WHAT TO DO
Word for word, restate each of the entries below, and drop every picture.

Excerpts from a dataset
<<<<

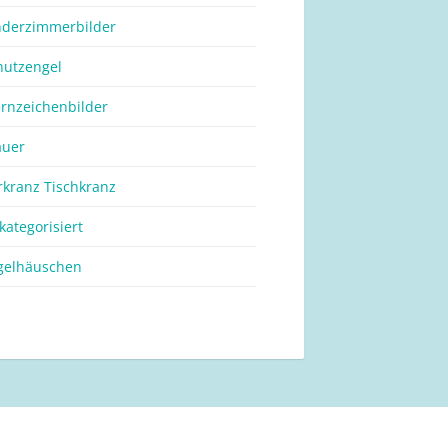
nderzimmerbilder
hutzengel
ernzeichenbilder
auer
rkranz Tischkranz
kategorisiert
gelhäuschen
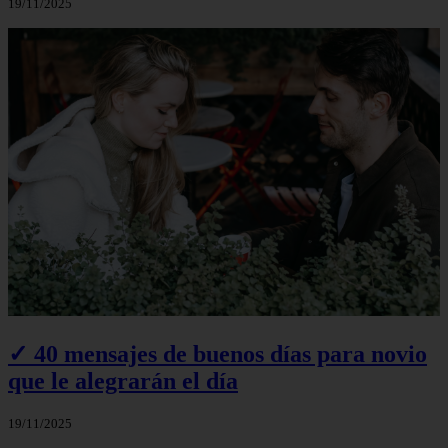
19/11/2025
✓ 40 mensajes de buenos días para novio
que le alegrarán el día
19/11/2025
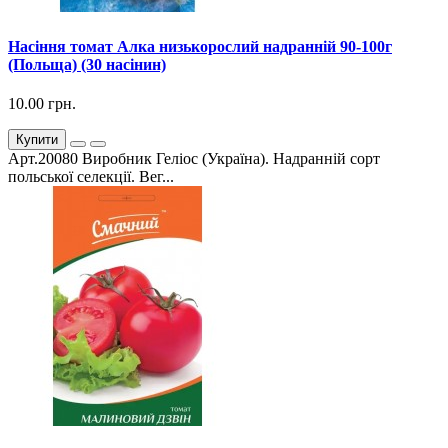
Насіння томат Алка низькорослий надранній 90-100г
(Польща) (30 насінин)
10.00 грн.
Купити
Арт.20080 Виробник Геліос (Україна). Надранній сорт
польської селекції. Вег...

>>>>

THE COMPLETED TASK
nderzimmerbilder
hutzengel
ernzeichenbilder
auer
rkranz Tischkranz
kategorisiert
gelhäuschen
19/11/2025
✓ 40 mensajes de buenos días para novio
que le alegrarán el día
19/11/2025
Насіння томат Алка низькорослий надранній 90-100г
(Польща) (30 насінин)
10.00 грн.
Купити
Арт.20080 Виробник Геліос (Україна). Надранній сорт
польської селекції. Вег...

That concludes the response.